Changes in technology also undermine the premise of single-page dashboards. Trends in how we interact with information also makes this information design form a thing of the past:

  1. The scrolling myth. A decade ago, asking users to scroll was nearly a sin. That’s no longer the case. Touch screens, mouse-scroll wheels, and gestures have made it easy and natural to move vertically on a screen. These interaction models have elongated what user experience designers consider a single screen. Many modern marketing sites are entirely navigated through vertical scrolling. Scrolling acts as a form of guided gradual reveal.
  2. The power of dynamic interfaces. It was once a fair assumption that a dashboard would be a static snapshot of data, lacking the ability for users to interact with the content. Excel was the tool of choice and it took advanced Excel skills to make it interactive. Today there are dozens of dashboard building tools, many of which offer features for connecting key metrics to details that help explain reasons behind changes or outliers. 
  3. The limits of attention. The information age has morphed into the (limited) attention age. Mobile apps, smart watches, and voice-activated interfaces recognize the need to deliver only the most critical information at the right time, and let the user ask for more. The person provides context and desires; the computer provides notifications and answers. This new model of information exchange is entirely at odds with the one-page dashboard.
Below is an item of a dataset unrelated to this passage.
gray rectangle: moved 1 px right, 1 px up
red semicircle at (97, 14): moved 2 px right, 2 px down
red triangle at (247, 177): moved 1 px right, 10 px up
It is unreasonable and suboptimal to expect someone to stare deeply into the densely packed digits and sparklines of a one-page dashboard. There are better ways.

The goals of the one-page dashboard remain: How to show viewers the big picture and understand it in context? How to encourage people to connect the dots across different data points? Modern interfaces have brought us better means to these ends.

No longer is there any meaningful distinction between dashboards to monitor and dashboards to understand. Monitoring highlights problems — and should flow seamlessly into analysis of root cause. The best dashboards do even more: they guide viewers to details that are actionable, tell viewers what actions can be taken, and enable discussions between colleagues. All this doesn’t happen in a single page.